126] It is well known, that if a body B is positively electrified, and another body A, communicating with the ground, be then brought near it, the electric fluid will escape faster from B, at that part of it which is turned towards A, than before. This is plainly conformable to theory; for as A is thereby rendered undercharged, B will in its turn be made more overcharged, in that part of it which is turned towards A, than it was before. But it is also well known that the fluid will escape faster from B, if A be pointed, than if it be blunt; though B will be less overcharged in this case than in the other; for the broader the surface of A, which is turned towards B, the more effect will it have in increasing the overcharge of B. The cause of this phænomenon is as follows:

If A is pointed, and the pointed end turned towards B, the air close to the point will be very much undercharged, and therefore

will be strongly repelled by A, and attracted by B, which will cause a swift current of air to flow from it towards B; by which means a constant supply of undercharged air will be brought in contact with B, which will accelerate the discharge of electricity from it in a very great degree: and moreover, the more pointed A is, the swifter will be this current. If, on the other hand, that end of A which is turned towards B is so blunt, that the electricity is not disposed to run into A faster than it is to run out of B, the air adjoining to B may be as much overcharged as that adjoining to A is undercharged; and therefore may by the joint repulsion of B and attraction of A, be impelled from B to A, with as much or more force than the air adjoining to A is impelled in the contrary direction; so that what little current of air there is may flow in the contrary direction.

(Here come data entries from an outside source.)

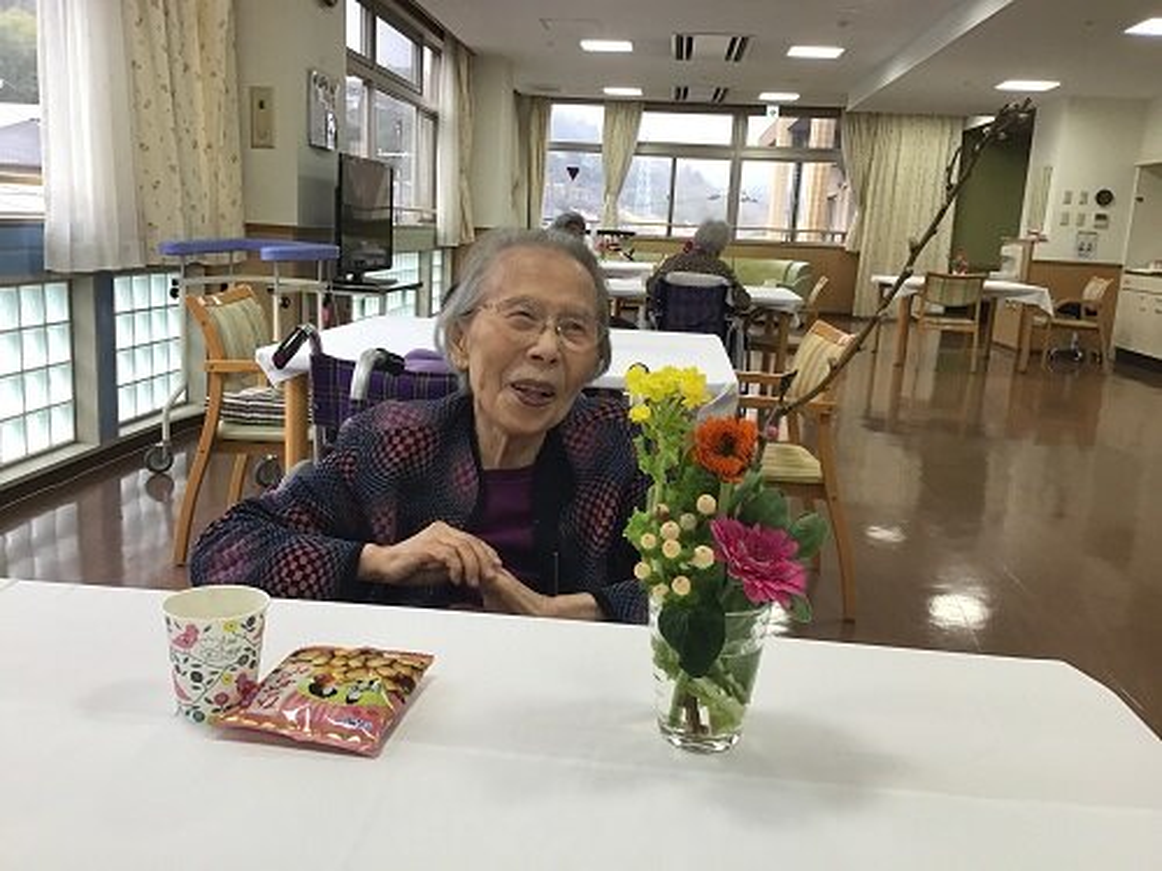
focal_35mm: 31
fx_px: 1041
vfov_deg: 45.4
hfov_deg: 58.4
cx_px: 581
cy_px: 436
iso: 25
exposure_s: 1/40
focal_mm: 3.3
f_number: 2.4
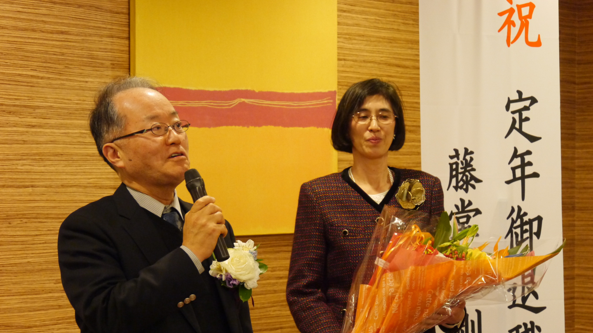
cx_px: 298
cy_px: 213
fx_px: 1384
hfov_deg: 24.2
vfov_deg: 13.7
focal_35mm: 88
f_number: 4.7
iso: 1600
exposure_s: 1/30
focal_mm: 40
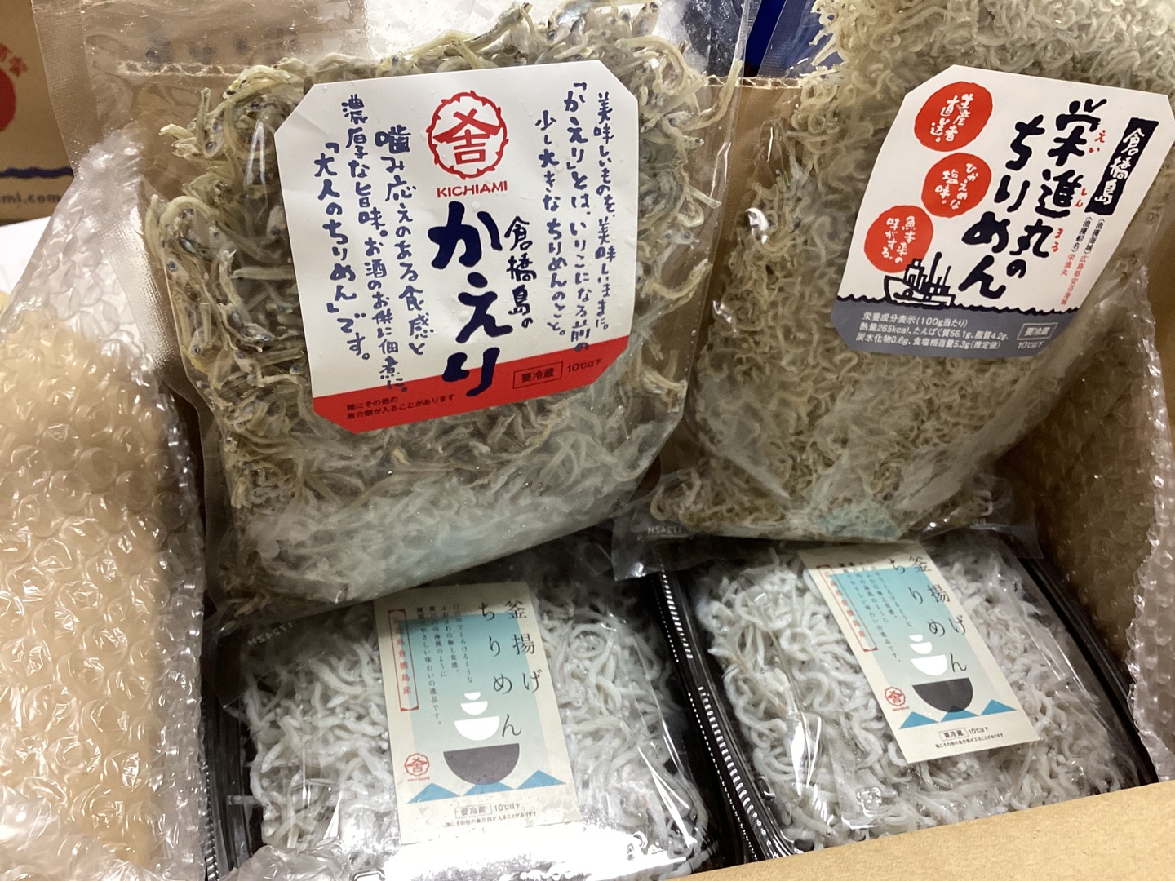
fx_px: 1052
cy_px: 440
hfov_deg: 58.4
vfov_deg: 45.4
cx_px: 588
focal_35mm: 31
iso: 125
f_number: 2.4
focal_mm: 3.3
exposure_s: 1/60
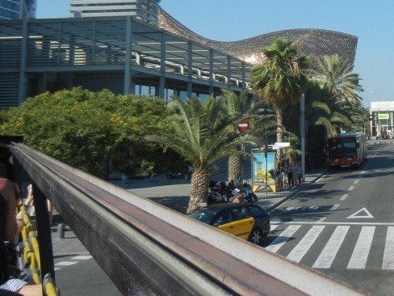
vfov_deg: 22.4
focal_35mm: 63
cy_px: -2
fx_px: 717
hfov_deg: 29.5
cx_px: 350
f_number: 7
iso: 160
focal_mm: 5.4
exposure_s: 1/436
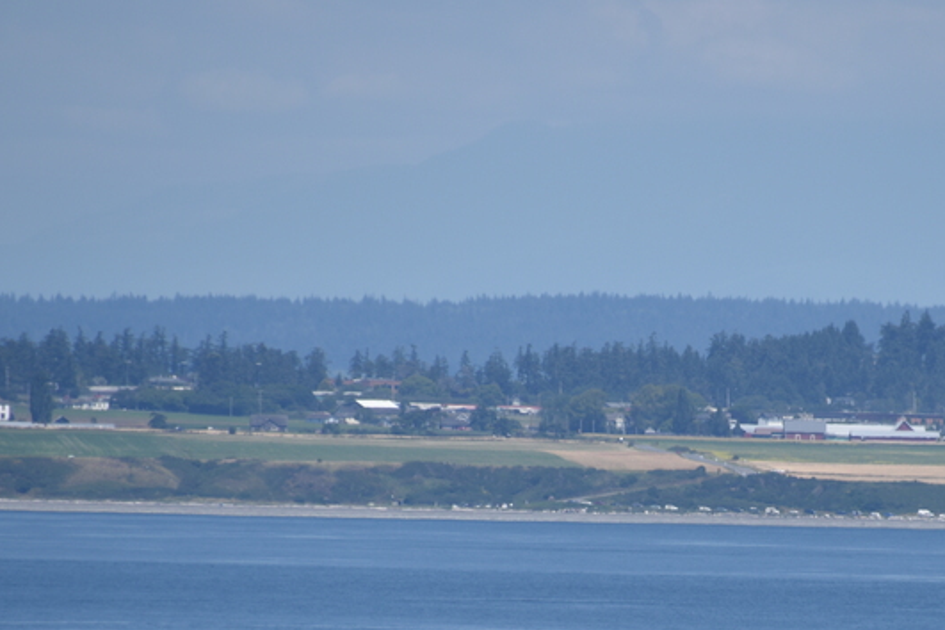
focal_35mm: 723
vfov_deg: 1.9
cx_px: 708
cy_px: 573
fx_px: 18977
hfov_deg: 2.9
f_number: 6.3
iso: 100
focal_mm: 300
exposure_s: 1/640
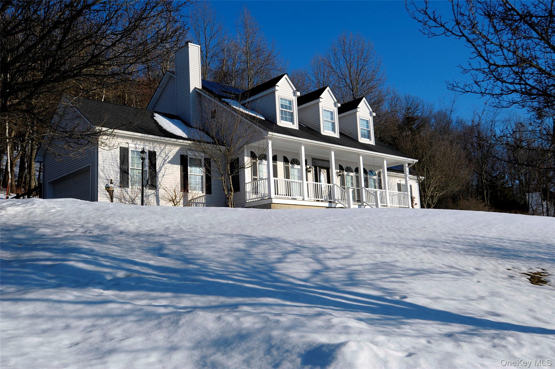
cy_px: 184
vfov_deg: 41.1
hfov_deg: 58.8
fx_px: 493
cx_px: 278
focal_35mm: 32
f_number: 10
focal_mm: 32
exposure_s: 1/400
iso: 200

It is easy applying what has been here said to the case in which B is negatively electrified.

127] § 5. In the paper of Mr Canton's, quoted in the second section, and in a paper of Dr Franklin's Philosophical Transactions 1755, p. 300, and Franklin's letters p. 155, are some remarkable experiments, shewing that when an overcharged body is brought near another body, some fluid is driven to the further end of this body, and also some driven out of it, if it is not insulated. The experiments are all strictly conformable to the 11th, 12th, and 13th propositions: but it is needless to point out the agreement, as the explanation given by the authors does it sufficiently.

128] § 6. On the Leyden vial.

The shock produced by the Leyden vial seems owing only to the great quantity of redundant fluid collected on its positive side, and the great deficiency on its negative side; so that if a conductor was prepared of so great a size, as to be able to receive as much additional fluid by the same degree of electrification as the positive side of a Leyden vial, and was positively electrified in the same degree as the vial, I do not doubt but what as great a shock would be produced by making a communication between this conductor and the ground, as between the two surfaces of the Leyden vial, supposing both communications to be made by canals of the same length and same kind.